◆ **Data extracts**
-- Opening Marker --

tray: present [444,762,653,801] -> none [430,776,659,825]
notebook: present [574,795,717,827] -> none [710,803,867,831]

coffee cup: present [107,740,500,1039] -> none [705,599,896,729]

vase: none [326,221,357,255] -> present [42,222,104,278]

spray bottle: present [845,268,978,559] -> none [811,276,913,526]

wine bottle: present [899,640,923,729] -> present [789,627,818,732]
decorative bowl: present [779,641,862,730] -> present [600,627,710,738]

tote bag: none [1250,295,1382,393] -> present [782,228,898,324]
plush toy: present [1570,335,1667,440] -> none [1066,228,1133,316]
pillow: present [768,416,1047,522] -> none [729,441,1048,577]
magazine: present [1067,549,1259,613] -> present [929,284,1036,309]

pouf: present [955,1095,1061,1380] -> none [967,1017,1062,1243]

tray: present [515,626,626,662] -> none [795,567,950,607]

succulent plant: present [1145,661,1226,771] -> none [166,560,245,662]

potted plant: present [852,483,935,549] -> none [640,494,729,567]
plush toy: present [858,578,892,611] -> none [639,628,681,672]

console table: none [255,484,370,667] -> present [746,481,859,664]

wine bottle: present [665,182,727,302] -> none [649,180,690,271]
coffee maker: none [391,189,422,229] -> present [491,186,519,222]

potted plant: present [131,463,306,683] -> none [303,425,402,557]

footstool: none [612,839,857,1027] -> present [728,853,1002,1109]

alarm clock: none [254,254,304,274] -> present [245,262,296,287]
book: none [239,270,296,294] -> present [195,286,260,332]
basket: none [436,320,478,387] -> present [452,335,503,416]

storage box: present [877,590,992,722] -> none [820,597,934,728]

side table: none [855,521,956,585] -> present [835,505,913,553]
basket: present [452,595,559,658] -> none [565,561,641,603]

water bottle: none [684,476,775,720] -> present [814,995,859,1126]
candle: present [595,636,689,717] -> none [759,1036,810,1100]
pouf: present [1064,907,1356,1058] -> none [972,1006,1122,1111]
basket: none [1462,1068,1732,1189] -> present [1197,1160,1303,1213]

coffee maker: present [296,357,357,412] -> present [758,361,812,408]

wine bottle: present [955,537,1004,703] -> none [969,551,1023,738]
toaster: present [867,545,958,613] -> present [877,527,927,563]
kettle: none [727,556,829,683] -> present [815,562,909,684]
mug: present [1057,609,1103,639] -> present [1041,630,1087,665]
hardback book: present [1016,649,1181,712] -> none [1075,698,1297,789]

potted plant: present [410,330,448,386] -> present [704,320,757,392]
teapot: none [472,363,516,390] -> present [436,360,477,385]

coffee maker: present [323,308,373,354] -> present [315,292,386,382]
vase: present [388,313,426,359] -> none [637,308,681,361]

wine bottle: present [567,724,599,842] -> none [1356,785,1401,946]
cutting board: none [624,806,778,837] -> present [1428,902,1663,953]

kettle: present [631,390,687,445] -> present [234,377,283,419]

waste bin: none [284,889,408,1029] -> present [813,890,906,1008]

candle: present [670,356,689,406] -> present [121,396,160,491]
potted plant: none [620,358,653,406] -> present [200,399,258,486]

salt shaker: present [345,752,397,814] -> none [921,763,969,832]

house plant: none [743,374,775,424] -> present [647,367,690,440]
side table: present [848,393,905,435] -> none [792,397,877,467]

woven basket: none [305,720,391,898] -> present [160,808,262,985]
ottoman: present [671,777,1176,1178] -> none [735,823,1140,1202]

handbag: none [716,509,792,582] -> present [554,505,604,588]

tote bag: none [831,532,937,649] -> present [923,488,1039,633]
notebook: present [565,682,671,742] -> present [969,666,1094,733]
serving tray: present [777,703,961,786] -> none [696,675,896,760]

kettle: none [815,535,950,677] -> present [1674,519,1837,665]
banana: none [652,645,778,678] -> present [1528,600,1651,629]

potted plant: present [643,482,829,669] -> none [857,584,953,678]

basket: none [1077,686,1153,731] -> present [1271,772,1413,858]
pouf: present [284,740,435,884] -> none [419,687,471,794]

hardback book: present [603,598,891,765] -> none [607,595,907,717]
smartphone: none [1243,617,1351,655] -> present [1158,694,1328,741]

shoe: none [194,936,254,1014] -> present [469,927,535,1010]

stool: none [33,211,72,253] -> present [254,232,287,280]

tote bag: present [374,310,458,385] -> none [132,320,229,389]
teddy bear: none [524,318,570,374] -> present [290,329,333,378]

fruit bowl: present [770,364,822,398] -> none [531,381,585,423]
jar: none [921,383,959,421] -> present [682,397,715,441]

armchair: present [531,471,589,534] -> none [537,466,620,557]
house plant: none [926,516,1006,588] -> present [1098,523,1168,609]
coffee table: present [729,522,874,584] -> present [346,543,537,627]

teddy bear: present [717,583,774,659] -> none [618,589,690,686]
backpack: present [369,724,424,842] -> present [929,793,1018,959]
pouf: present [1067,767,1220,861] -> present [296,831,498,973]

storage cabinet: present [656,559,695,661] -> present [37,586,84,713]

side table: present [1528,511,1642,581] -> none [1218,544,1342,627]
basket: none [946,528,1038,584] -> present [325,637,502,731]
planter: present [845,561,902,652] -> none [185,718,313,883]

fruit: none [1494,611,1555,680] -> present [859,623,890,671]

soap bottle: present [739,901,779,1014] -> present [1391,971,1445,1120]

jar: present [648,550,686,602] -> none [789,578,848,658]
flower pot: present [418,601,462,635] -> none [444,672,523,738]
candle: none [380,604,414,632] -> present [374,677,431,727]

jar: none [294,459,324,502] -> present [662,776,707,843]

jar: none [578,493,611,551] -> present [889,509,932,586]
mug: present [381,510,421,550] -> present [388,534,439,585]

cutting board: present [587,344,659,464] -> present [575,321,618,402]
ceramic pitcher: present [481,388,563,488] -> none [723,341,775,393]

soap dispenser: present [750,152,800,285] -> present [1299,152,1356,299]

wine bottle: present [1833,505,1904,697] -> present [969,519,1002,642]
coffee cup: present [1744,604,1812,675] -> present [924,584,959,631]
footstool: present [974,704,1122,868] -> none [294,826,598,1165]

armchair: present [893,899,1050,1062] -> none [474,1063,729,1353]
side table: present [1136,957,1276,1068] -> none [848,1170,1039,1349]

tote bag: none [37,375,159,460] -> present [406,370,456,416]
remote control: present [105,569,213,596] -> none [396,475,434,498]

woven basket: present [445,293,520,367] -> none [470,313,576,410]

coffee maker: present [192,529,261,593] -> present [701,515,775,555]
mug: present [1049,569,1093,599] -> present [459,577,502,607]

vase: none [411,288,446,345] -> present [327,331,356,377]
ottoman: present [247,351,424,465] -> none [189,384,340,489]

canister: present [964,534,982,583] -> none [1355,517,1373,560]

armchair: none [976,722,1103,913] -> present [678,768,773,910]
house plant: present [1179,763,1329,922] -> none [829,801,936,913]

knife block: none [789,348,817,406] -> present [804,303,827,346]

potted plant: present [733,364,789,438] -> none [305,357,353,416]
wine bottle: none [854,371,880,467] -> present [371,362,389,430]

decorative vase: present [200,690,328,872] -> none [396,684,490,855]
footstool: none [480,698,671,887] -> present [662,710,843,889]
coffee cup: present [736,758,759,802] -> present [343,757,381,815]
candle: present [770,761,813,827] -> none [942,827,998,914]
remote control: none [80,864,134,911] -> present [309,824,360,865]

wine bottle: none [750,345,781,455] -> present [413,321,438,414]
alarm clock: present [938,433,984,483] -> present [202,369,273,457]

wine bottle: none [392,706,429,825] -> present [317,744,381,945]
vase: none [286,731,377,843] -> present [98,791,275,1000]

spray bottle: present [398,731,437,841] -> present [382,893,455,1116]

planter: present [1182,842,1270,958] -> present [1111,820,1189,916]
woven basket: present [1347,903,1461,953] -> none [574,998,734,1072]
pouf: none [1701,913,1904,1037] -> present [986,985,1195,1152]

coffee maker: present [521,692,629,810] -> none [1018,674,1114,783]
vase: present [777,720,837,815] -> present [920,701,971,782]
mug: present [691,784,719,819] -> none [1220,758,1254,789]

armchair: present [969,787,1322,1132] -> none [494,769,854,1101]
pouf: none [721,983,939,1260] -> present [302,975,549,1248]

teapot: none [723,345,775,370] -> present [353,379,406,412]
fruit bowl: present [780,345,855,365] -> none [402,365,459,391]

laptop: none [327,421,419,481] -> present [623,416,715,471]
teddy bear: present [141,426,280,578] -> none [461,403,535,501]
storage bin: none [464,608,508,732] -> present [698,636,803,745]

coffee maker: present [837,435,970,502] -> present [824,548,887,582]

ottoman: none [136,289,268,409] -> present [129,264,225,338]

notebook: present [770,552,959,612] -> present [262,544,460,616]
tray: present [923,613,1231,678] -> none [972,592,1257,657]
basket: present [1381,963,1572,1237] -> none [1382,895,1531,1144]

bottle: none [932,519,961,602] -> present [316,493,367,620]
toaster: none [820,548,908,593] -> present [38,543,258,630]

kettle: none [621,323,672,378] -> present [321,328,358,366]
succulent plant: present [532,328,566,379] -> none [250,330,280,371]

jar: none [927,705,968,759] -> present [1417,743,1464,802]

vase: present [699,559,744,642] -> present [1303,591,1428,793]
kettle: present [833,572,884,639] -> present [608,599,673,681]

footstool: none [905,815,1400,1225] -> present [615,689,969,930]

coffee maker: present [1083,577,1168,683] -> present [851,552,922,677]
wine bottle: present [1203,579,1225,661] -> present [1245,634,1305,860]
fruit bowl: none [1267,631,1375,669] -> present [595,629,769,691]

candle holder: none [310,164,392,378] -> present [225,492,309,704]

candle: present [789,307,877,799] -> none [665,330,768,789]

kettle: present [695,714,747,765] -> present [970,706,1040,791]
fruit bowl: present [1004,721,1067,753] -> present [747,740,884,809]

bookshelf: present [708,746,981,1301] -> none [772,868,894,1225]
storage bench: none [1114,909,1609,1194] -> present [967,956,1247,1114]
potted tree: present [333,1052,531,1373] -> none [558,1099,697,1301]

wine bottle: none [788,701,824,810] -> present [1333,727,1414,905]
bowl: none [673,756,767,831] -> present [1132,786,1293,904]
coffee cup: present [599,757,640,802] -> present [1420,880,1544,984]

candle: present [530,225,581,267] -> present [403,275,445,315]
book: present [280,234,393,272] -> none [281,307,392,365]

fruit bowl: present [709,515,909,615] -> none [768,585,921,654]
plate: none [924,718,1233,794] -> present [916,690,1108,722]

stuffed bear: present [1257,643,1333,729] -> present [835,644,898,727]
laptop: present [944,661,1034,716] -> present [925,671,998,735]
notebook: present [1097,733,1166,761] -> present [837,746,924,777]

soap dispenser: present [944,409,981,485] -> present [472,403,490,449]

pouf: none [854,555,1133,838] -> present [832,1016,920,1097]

-- Closing Marker --

◆ **Prompt**
The range runs from the line with "potted plant: present [410,330,448,386]" up to and including the line with "kettle: present [631,390,687,445]" in the listing above; please write out exactly those lines and nothing more.

◆ **Solution**
potted plant: present [410,330,448,386] -> present [704,320,757,392]
teapot: none [472,363,516,390] -> present [436,360,477,385]

coffee maker: present [323,308,373,354] -> present [315,292,386,382]
vase: present [388,313,426,359] -> none [637,308,681,361]

wine bottle: present [567,724,599,842] -> none [1356,785,1401,946]
cutting board: none [624,806,778,837] -> present [1428,902,1663,953]

kettle: present [631,390,687,445] -> present [234,377,283,419]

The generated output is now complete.